Compute how many lines below contain the word "thumb" and respond with that number only.

- - - - - - -

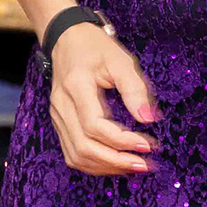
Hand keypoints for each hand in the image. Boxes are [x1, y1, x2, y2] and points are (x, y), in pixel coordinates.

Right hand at [45, 21, 156, 175]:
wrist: (67, 39)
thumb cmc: (96, 47)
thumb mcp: (120, 61)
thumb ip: (135, 90)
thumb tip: (149, 120)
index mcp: (76, 87)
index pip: (95, 126)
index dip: (122, 141)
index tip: (148, 145)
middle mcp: (61, 105)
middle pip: (84, 147)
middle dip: (116, 161)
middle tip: (145, 164)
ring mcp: (57, 116)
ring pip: (77, 155)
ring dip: (106, 166)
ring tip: (134, 166)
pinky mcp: (60, 123)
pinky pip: (73, 153)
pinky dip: (95, 163)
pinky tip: (116, 162)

- - - - - - -

**RESPONSE BELOW**
4